Avant même d’intégrer l’Institut Paul Bocuse, je savais que je souhaitais ouvrir mon propre restaurant avec une approche franco-asiatique. Je n’avais en revanche pas de visibilité sur le type de clientèle que je pourrais alors avoir.

Trois ans après l’IPB, j’affiné mon projet en m’orientant vers la cuisine fusion. Je voulais donner une autre image de la gastronomie chinoise et plus largement asiatique souvent considérée comme copieuse et cloisonnée par certains mets qui ne reflètent finalement pas sa richesse, réduite par exemple à la cuisine au wok et à des desserts comme les perles coco. Et puis les restaurants chinois en France traînent l’image d’un service moyen dans des endroits très stéréotypés.

Mon idée donc : battre en brèche les a priori et montrer le raffinement qui peut émaner de cette gastronomie. En revanche, la cuisine fusion ne s’applique pas à toute la cuisine asiatique car d’abord il faut bien connaître les produits. Par exemple, il existe au moins une dizaine de sauces soja différentes, et toutes ne se prêtent pas à ce type de cuisine.

Sun Ruijun : "la cuisine chinoise est très variée"

Quelle est votre approche de la cuisine fusion ?

Il s’agit de techniques de cuissons et de travail des saveurs. Par exemple, la pâte de miso (épaisse, réalisée à base de soja fermenté) est très utilisée dans la cuisine japonaise et spécifiquement dans les bouillons.

Et nous pouvons par exemple la mélanger avec du poisson, un beurre ou un caramel. Nous avons choisi d’oser ces produits pour bien les marier avec les recettes de base.

Comment appréhendez-vous la cuisine chinoise et plus largement asiatique ?

La cuisine chinoise est très variée. Rien qu’entre le nord et le sud les habitudes alimentaires ne sont pas les mêmes. Dans le nord par exemple, les plats sont plus copieux et salés. En revanche dans le sud, près de Hong Kong les plats sont plus sucrés-salés et on retrouve beaucoup de viande laquée comme le canard.

En Corée du Sud par ailleurs, on mange plus épicé tandis que le Japon propose une cuisine plus zen, plus simple toute en diversité, selon les ingrédients, les goûts et les cuissons. Mon ambition : montrer les vraies saveurs de la cuisine asiatique et ne pas forcément adapter celles-ci aux habitudes des Français. C’est subtil !

Les plats que l’on retrouve dans les buffets asiatiques ne reflètent absolument pas l’authenticité de notre gastronomie.

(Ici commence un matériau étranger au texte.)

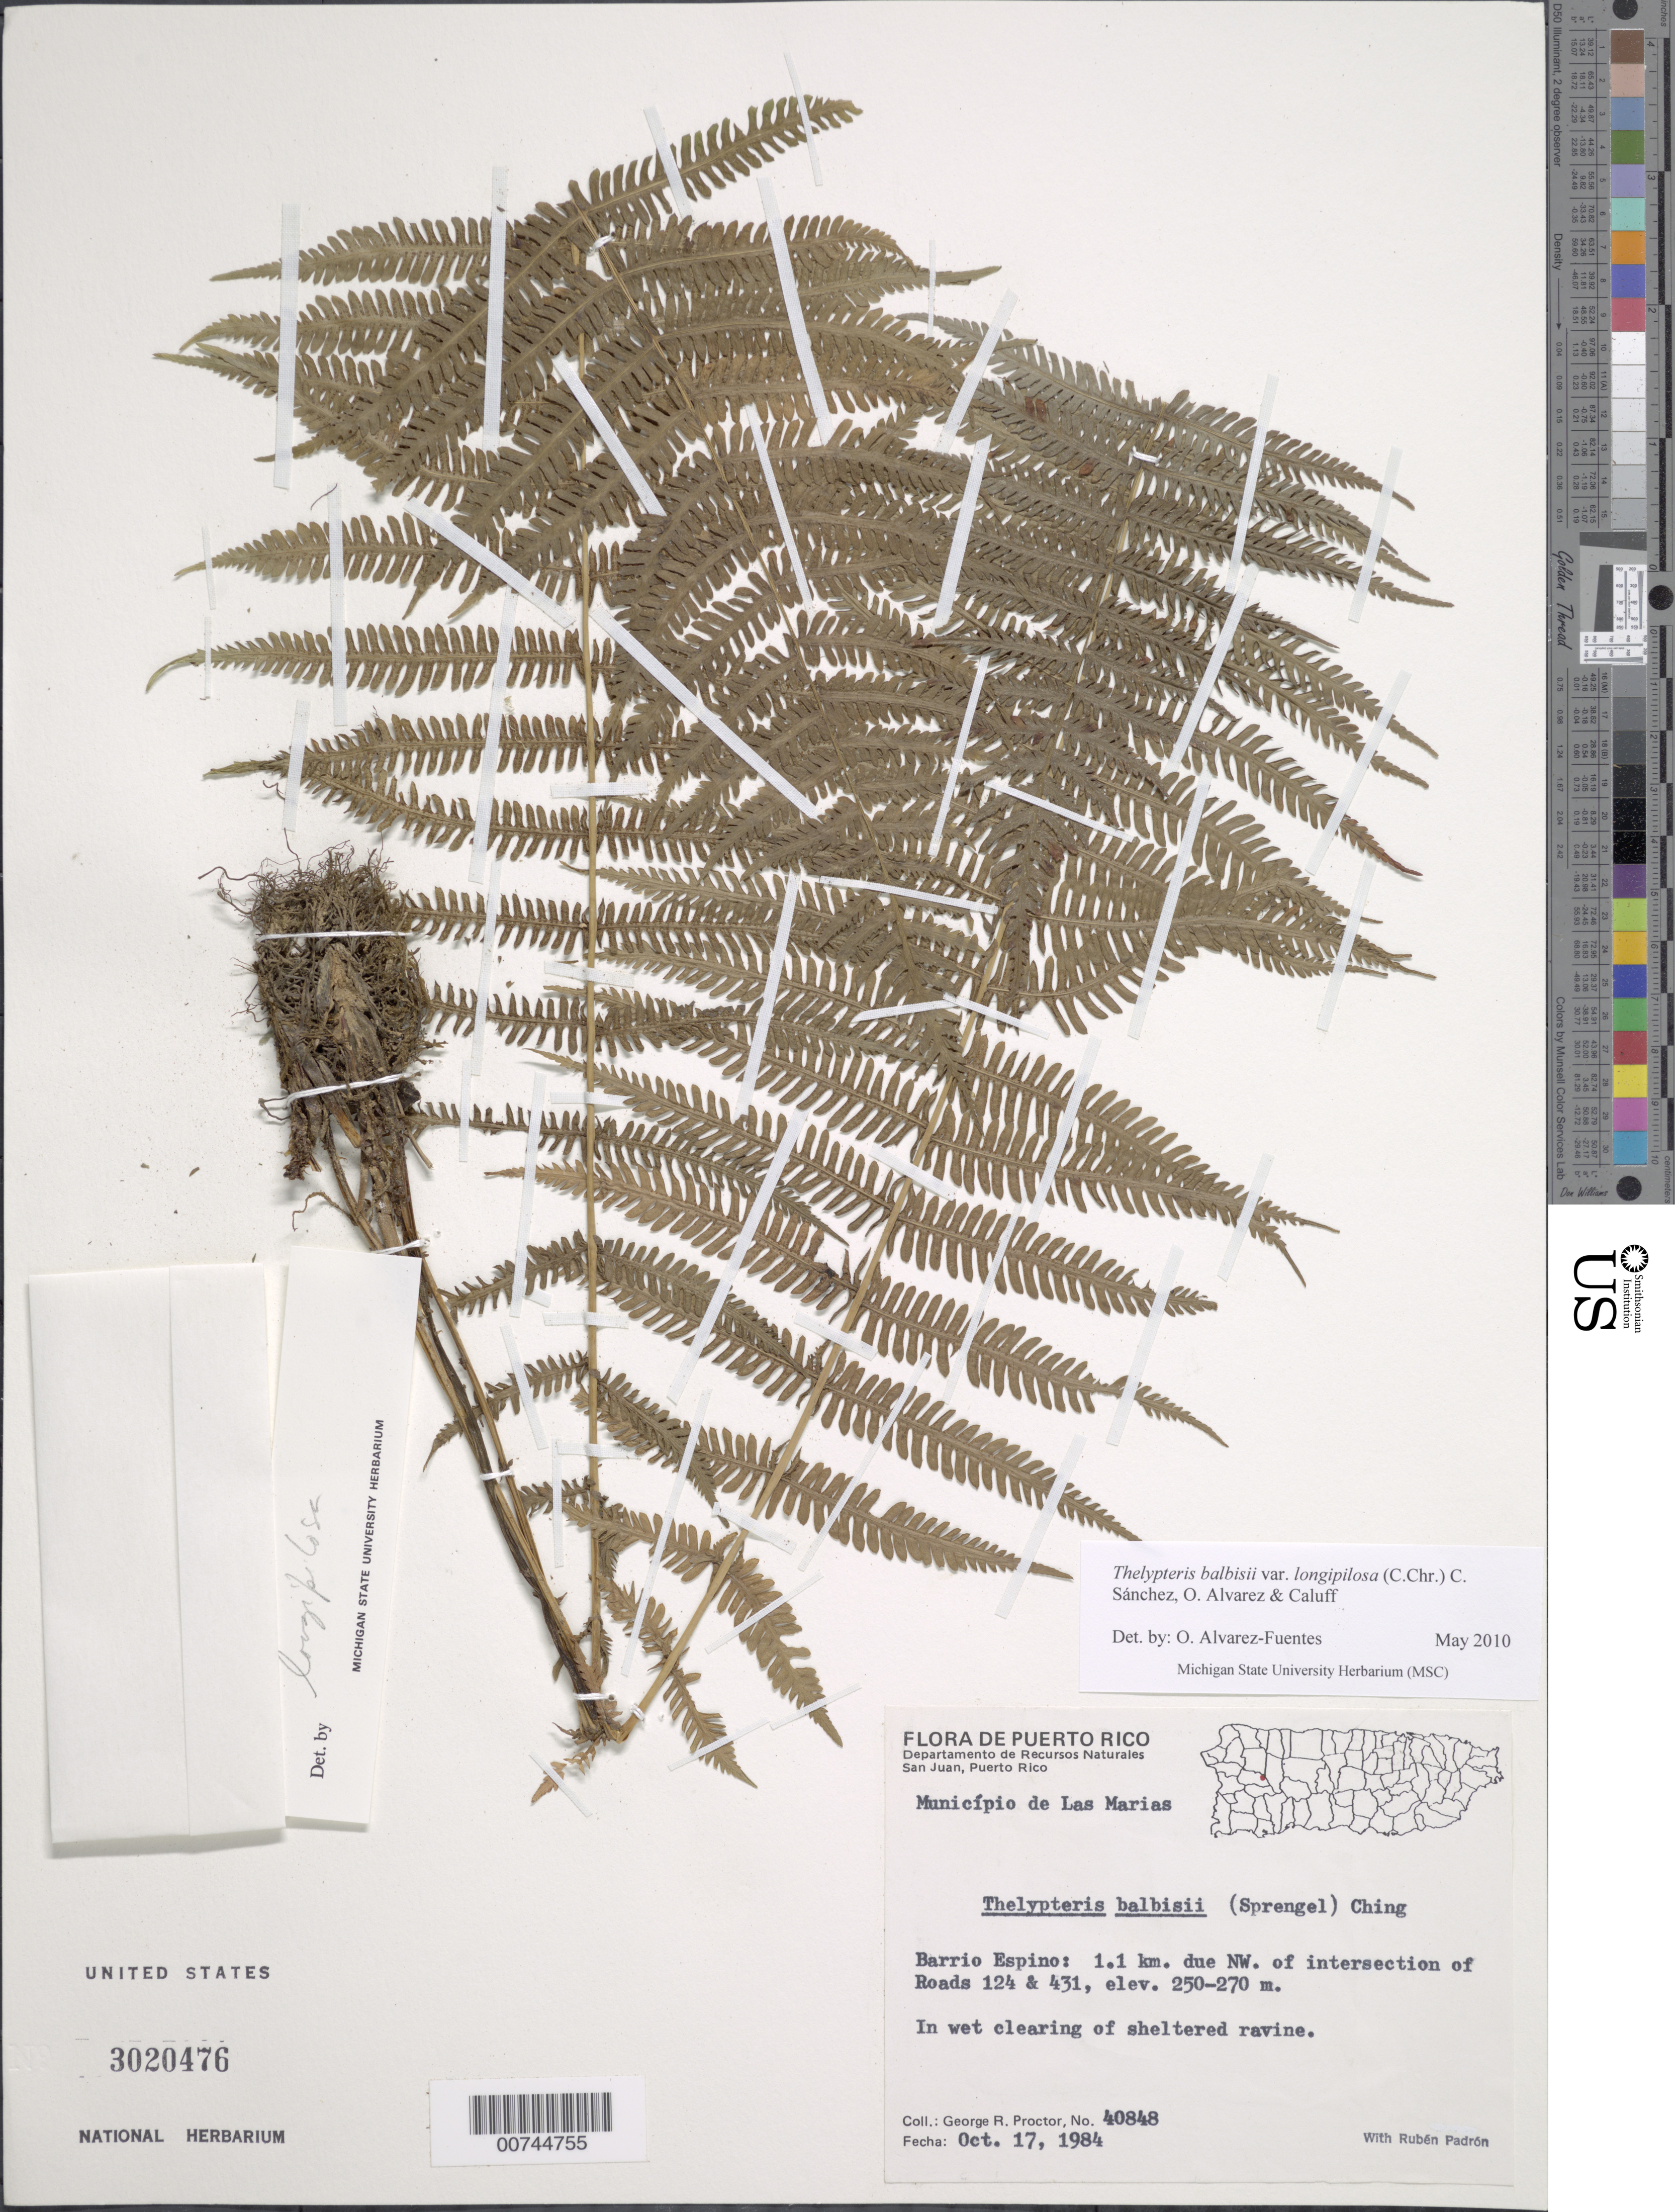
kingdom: Plantae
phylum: Tracheophyta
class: Polypodiopsida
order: Polypodiales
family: Thelypteridaceae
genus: Amauropelta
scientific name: Amauropelta balbisii (Spreng.) comb. nov., ined. 2015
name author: (Spreng.)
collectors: G. R. Proctor & R. Padrón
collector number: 40840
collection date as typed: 17 Oct 1984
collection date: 1984-10-17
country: Puerto Rico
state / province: Las Marías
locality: Barrio Espino: 1.1 km due NW of intersection of Roads 124 & 431, Municipio de Las Marias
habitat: In wet clearing of sheltered ravine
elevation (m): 250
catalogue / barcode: US 3020476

Par exemple, la province du Sechuan est très connue pour ses piments mais pourtant ils ne sont pas forcément très forts mais plutôt parfumés. C’est pour cela que nous avons voulu montrer les vraies recettes de notre pays.

L’idée n’est donc pas de s’adapter au goût des Français mais plutôt de leur faire des propositions et de répondre sûrement à des envies de découverte de goût que l’on sous-estime trop.

"L’objectif est de proposer un plat aussi bon à emporter que sur place"

Comment orientez-vous le choix de vos produits ?

Nous ne travaillons qu’en frais, qu’il s’agisse des légumes, des poissons ou des viandes. Nos fournisseurs sont locaux. Concernant les produits chinois, nous travaillons en direct avec un fournisseur chinois, par exemple pour les racines de lotus ou les taros.

En France et malgré une offre riche de produits, je trouve par exemple que la gamme de légumes verts n’est pas assez étoffée, pour nos wok ou nos garnitures.

De quelle manière votre cuisine a-t-elle évoluée depuis que vous êtes installée en France ?

Depuis la crise Covid, j’ai légèrement modifié mes habitudes. Avant, j’étais vraiment orientée vers de la cuisine bistronomique à travers un menu découverte. Avec la mise en place d’un service de vente à emporter, nous ne pouvons plus proposer cette profondeur de plats, tout simplement par manque de temps et de main d’œuvre.

Si en Chine, le click and collect fonctionnement depuis de nombreuses de années, en France c’est plus difficile d’autant plus avec des applications mobiles qui ne sont pas toutes bien développées. Les Français n’ont pas encore acquis la culture de la vente à emporter mais préfèrent passer un bon moment au restaurant. Aujourd’hui pourtant, la vente à emporter devient un vecteur fort de développement pour le secteur de la restauration.

L’objectif est de proposer un plat aussi bon à emporter que sur place. Nous proposons par exemple des bibimbap, des bo bùn, des sandos ainsi que des viennoiserie et pâtisseries asiatiques. Nous nous sommes aussi rendu compte que les gens étaient plus pressés au repas du midi donc nous avons intégré dans les menus du déjeuner des plats faciles à consommer. Notre ADN de restaurant a finalement évolué au gré du développement de la cuisine à emporter.

Cette évolution des habitudes de consommation pose-t-elle la question d’un changement de business modèle ?

Nous cherchons un responsable de salle, mais ne parvenons plus à trouver des personnes qui ont de l’expérience en restauration. Même si ne nous sommes pas fermés à former des collaborateurs. Il faut un minimum d’envie. Surtout avec une cuisine comme la nôtre pour laquelle il faut de la pédagogie et du conseil pour informer et orienter le client.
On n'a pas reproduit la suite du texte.